I felt your eyes on me buoyed by the silence, taking me all in–memorizing every inch of skin, the gossamer chain resting on my neck, the navy pinstripes of my dress, and when I finally felt safe to look, your wave ebbed and it was my turn to flow all over you. I remember the color you wore–something I never would’ve thought you’d choose. But then I was relying on what I knew of you before. It didn’t matter–that day you were a stranger, yet so dear to me at the same time. I wanted hours to know you all over again and more.

~

I’ve never been more conscious of eating and using cutlery before–never counted every bite and chew, or contemplated swallowing. Every second was precious, and yet, wasted.

~

I found my footing at the details that never changed–the way your lips would curl when you’re trying to keep laughter from coming out, but it still spills, anyway. And the way you’d turn your head when you couldn’t look at me anymore–I could feel your blush, and I’ve always found that so cute and endearing. It’s so you.

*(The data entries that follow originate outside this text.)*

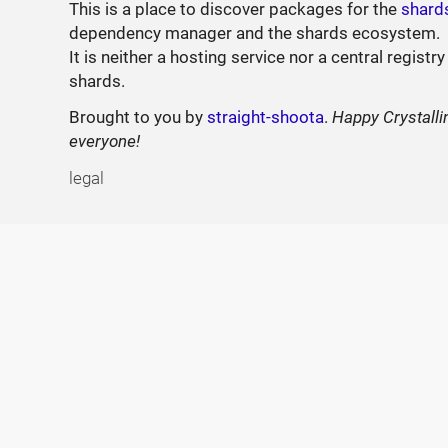
This is a place to discover packages for the
shard
dependency manager and the shards ecosystem.
It is neither a hosting service nor a central registry
shards.
Brought to you by
straight-shoota
.
Happy Crystalli
everyone!
legal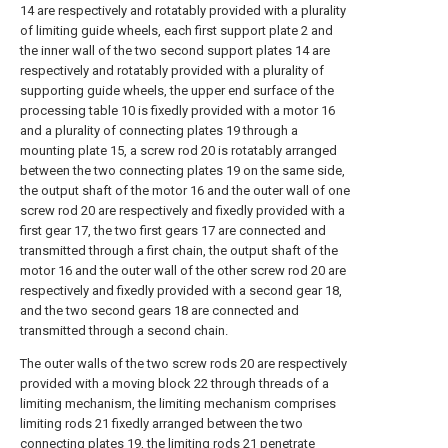
14 are respectively and rotatably provided with a plurality
of limiting guide wheels, each first support plate 2 and
the inner wall of the two second support plates 14 are
respectively and rotatably provided with a plurality of
supporting guide wheels, the upper end surface of the
processing table 10 is fixedly provided with a motor 16
and a plurality of connecting plates 19 through a
mounting plate 15, a screw rod 20 is rotatably arranged
between the two connecting plates 19 on the same side,
the output shaft of the motor 16 and the outer wall of one
screw rod 20 are respectively and fixedly provided with a
first gear 17, the two first gears 17 are connected and
transmitted through a first chain, the output shaft of the
motor 16 and the outer wall of the other screw rod 20 are
respectively and fixedly provided with a second gear 18,
and the two second gears 18 are connected and
transmitted through a second chain.
The outer walls of the two screw rods 20 are respectively
provided with a moving block 22 through threads of a
limiting mechanism, the limiting mechanism comprises
limiting rods 21 fixedly arranged between the two
connecting plates 19, the limiting rods 21 penetrate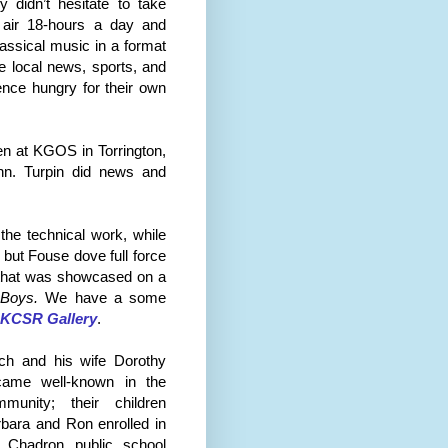
 didn’t hesitate to take
 air 18-hours a day and
assical music in a format
e local news, sports, and
ence hungry for their own
een at KGOS in
Torrington
,
nn. Turpin did news and
he technical work, while
but Fouse dove full force
ty that was showcased on a
 Boys.
We have a some
KCSR Gallery
.
nch and his wife
Dor
othy
came well-known in the
mmunity; their children
bara and Ron enrolled in
e Chadron public school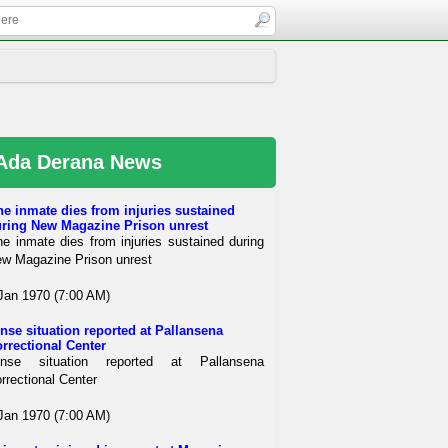
Ada Derana News
e inmate dies from injuries sustained
ring New Magazine Prison unrest
e inmate dies from injuries sustained during
w Magazine Prison unrest
Jan 1970 (7:00 AM)
nse situation reported at Pallansena
rrectional Center
ense situation reported at Pallansena
rrectional Center
Jan 1970 (7:00 AM)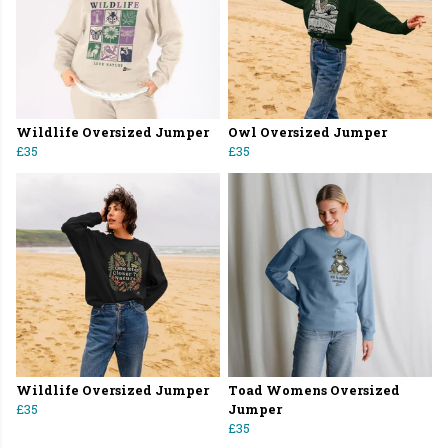
Wildlife Oversized Jumper
Owl Oversized Jumper
£35
£35
Wildlife Oversized Jumper
Toad Womens Oversized
£35
Jumper
£35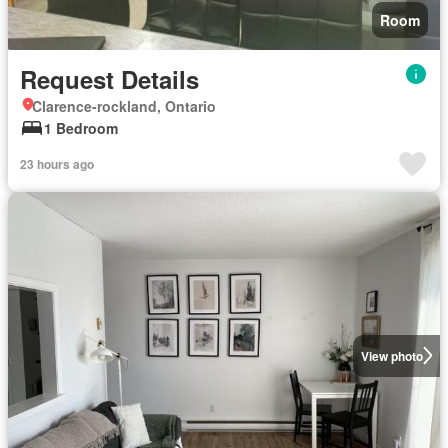
Room
Request Details
Clarence-rockland, Ontario
1 Bedroom
23 hours ago
View photo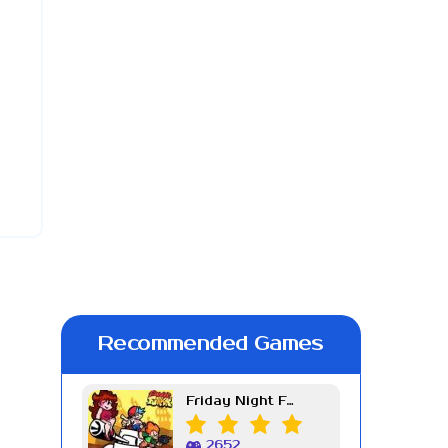
Recommended Games
Friday Night Funkin Week 7
2652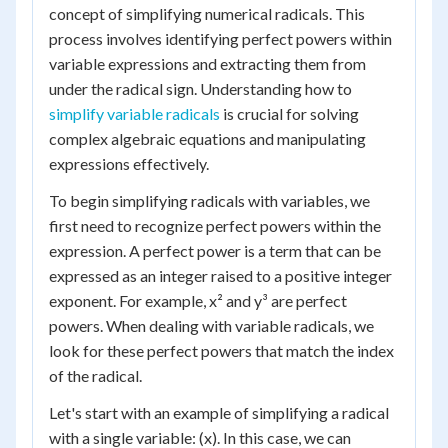
concept of simplifying numerical radicals. This
process involves identifying perfect powers within
variable expressions and extracting them from
under the radical sign. Understanding how to
simplify variable radicals
is crucial for solving
complex algebraic equations and manipulating
expressions effectively.
To begin simplifying radicals with variables, we
first need to recognize perfect powers within the
expression. A perfect power is a term that can be
expressed as an integer raised to a positive integer
exponent. For example, x² and y³ are perfect
powers. When dealing with variable radicals, we
look for these perfect powers that match the index
of the radical.
Let's start with an example of simplifying a radical
with a single variable: (x). In this case, we can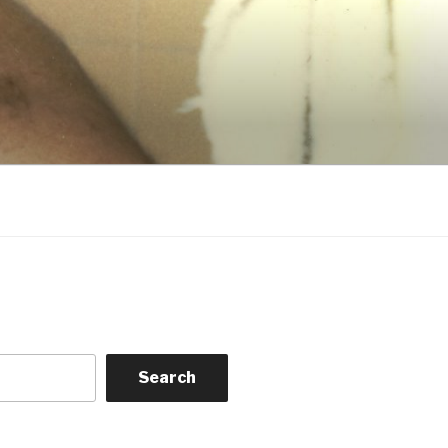
Search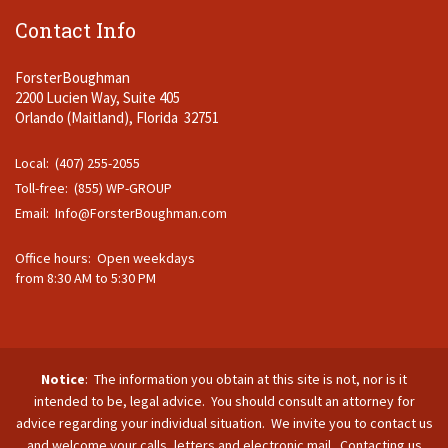
Contact Info
ForsterBoughman
2200 Lucien Way, Suite 405
Orlando (Maitland), Florida 32751
Local: (407) 255-2055
Toll-free: (855) WP-GROUP
Email:
Info@ForsterBoughman.com
Office hours: Open weekdays
from 8:30 AM to 5:30 PM
Notice
: The information you obtain at this site is not, nor is it
intended to be, legal advice. You should consult an attorney for
advice regarding your individual situation. We invite you to contact us
and welcome your calls, letters and electronic mail. Contacting us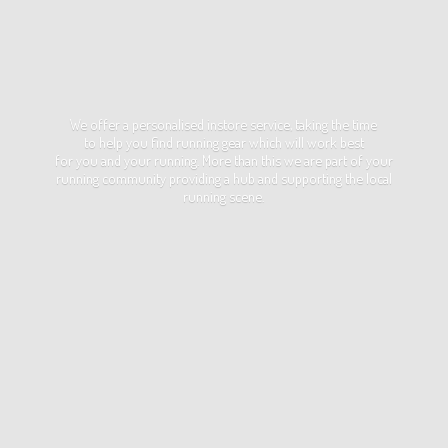
We offer a personalised instore service, taking the time
to help you find running gear which will work best
for you and your running. More than this we are part of your
running community providing a hub and supporting the local
running scene.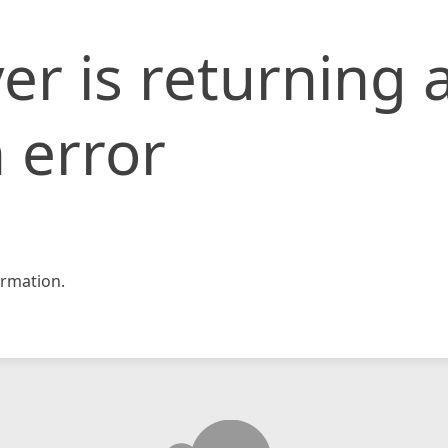
er is returning 
 error
rmation.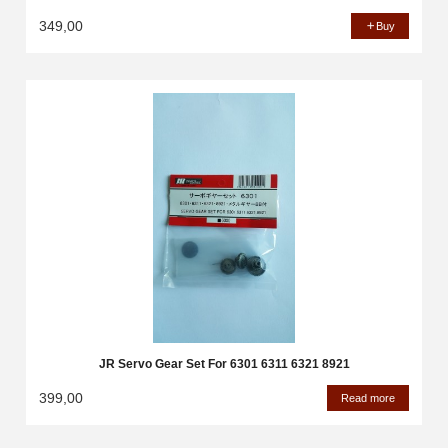
349,00
Buy
JR Servo Gear Set For 6301 6311 6321 8921
399,00
Read more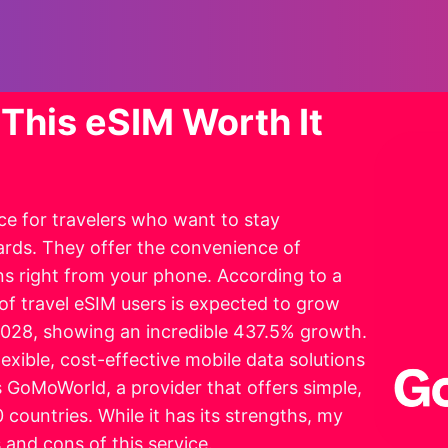
This eSIM Worth It
e for travelers who want to stay
ards. They offer the convenience of
s right from your phone. According to a
of travel eSIM users is expected to grow
 2028, showing an incredible 437.5% growth.
lexible, cost-effective mobile data solutions
s GoMoWorld, a provider that offers simple,
 countries. While it has its strengths, my
and cons of this service.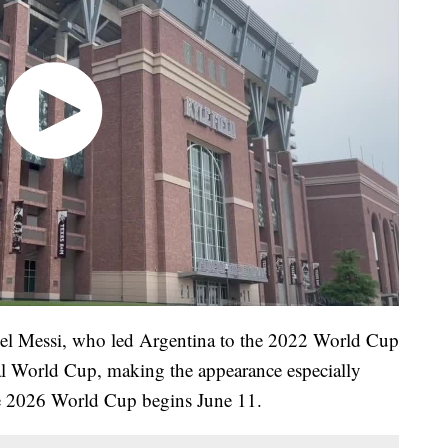
nel Messi, who led Argentina to the 2022 World Cup
nal World Cup, making the appearance especially
the 2026 World Cup begins June 11.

There are just some things you can’t keep hidden no matter how hard you try. Even the ones you’ve buried for over a decade. Secrets you hold sacred and close to your heart. Parts of you that nobody else knows. Not because they would expose the real you, but because their light blinds you and you’re scared of what could happen when they’re all out in the open.

~

I keep thinking of your hands–slim fingers connecting to slim wrists and how they would feel interlaced with mine. I remember the warmth, the certainty, as they rested on my back in that unexpected but welcome embrace. It felt like home.

~

I was holding out for something–a parting touch, an embrace. I was yearning for it, was sure enough to expect it. But you already turned away from me, and as I waited for my ride home, I couldn’t keep the tears anymore and I couldn’t even tell anyone why. I’ve just been witness to my first real heartbreak.

~

I learned to let go because denial does not define you and how I feel for you. It’s not the last thing I want to remember you by. It’s not something I regret. Because I discovered that love is not all about the other person, not about getting what you want the way you want it and when you want it. That’s ego steering the wheel. Love is being and accepting. It’s accepting who you are at the moment, who the other is at that moment, living in your authenticity and expressing your love however you can.

And I did just that. I drank from the cup until only the dregs were left and I let it refine me–into someone with an inner strength and light I never thought was in me all along.

~

I still think of you and I still feel our love. It’s a part of me already–one of the best bits.